I'm using storyboards so the UI is segmented into scenes.

In the iPhone storyboard the particular scene in question is best suited to a table view. In the iPad storyboard, the equivalent scene in the storyboard would ideally implement a UICollectionView and so render the content in a grid.

Both views should implement a pull-to-refresh control which in one case is going to call a [UITableView reloadData] and in the other a [UICollectionView reloadData].

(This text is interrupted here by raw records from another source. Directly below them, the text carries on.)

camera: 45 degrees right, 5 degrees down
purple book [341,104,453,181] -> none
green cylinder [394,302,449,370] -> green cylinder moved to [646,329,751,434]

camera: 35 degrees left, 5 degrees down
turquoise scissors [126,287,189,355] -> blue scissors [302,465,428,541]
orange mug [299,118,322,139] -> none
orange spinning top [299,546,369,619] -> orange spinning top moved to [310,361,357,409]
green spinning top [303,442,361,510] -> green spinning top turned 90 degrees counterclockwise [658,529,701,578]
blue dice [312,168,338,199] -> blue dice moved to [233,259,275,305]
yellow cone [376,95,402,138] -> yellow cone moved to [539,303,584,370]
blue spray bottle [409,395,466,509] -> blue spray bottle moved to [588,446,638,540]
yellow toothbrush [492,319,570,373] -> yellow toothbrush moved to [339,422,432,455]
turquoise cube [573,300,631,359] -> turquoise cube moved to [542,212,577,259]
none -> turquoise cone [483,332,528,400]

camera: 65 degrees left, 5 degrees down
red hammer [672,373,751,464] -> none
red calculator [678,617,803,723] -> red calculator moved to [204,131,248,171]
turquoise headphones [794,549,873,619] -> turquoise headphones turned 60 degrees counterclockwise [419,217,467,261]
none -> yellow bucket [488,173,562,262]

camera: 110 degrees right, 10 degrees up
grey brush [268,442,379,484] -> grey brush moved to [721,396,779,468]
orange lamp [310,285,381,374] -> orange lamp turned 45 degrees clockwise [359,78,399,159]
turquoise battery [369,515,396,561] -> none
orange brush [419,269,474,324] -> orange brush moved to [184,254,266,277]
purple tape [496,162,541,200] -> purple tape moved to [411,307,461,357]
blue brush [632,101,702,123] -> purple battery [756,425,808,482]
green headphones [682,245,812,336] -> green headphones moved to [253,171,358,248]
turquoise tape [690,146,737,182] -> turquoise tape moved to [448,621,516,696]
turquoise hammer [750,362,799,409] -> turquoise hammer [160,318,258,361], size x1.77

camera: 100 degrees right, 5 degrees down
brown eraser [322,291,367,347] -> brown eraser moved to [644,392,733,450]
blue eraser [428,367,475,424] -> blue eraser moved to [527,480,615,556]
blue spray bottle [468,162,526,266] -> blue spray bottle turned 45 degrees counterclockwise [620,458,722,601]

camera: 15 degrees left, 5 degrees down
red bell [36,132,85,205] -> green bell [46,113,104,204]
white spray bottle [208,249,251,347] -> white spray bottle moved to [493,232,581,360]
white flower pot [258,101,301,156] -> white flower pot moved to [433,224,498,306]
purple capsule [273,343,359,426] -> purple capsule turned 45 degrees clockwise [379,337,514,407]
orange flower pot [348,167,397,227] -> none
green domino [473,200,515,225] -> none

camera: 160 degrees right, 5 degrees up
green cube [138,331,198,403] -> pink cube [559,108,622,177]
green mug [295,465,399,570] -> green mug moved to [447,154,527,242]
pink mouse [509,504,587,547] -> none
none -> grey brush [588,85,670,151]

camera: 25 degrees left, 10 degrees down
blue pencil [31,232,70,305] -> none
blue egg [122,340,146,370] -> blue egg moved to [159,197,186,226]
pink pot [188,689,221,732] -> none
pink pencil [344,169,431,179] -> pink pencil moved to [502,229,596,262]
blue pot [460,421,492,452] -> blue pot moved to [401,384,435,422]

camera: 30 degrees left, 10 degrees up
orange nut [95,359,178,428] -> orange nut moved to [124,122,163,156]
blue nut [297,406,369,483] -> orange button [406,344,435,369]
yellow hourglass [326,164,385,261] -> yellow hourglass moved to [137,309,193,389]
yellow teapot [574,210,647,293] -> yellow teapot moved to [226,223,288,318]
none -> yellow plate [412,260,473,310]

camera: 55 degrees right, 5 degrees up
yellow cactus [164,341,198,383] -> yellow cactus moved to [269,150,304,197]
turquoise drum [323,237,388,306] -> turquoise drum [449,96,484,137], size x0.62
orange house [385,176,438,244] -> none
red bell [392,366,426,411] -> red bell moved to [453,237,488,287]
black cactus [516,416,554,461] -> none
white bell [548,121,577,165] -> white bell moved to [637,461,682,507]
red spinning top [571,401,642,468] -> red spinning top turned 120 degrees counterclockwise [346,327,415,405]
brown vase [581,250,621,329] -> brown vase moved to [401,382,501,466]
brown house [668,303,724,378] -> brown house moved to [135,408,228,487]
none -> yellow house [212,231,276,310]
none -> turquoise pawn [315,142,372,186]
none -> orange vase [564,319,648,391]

Anybody any advice on how to get the maximum amount of code re-use, ie. what does the controller class look like?

1 option would be to have 1 monolithic class that conforms to both the UITableView protocols and the UICollectionView protocols but this doesn't feel right.

Another option would be to have a base class and then subclass it with specialisations for iPhone and iPad. Whilst this feels cleaner, I'm still thinking there might be a better way. In my first attempt at this it felt like there was more code in the specialisation classes than there was in the base class.

The third plan I've considered is simply to use a UICollectionView in both apps therefore eliminating the complexity of the controller. Hopefully I could force the layout of the collection view to be a grid on the iPad whilst tell it to mimic a table view on the iPhone.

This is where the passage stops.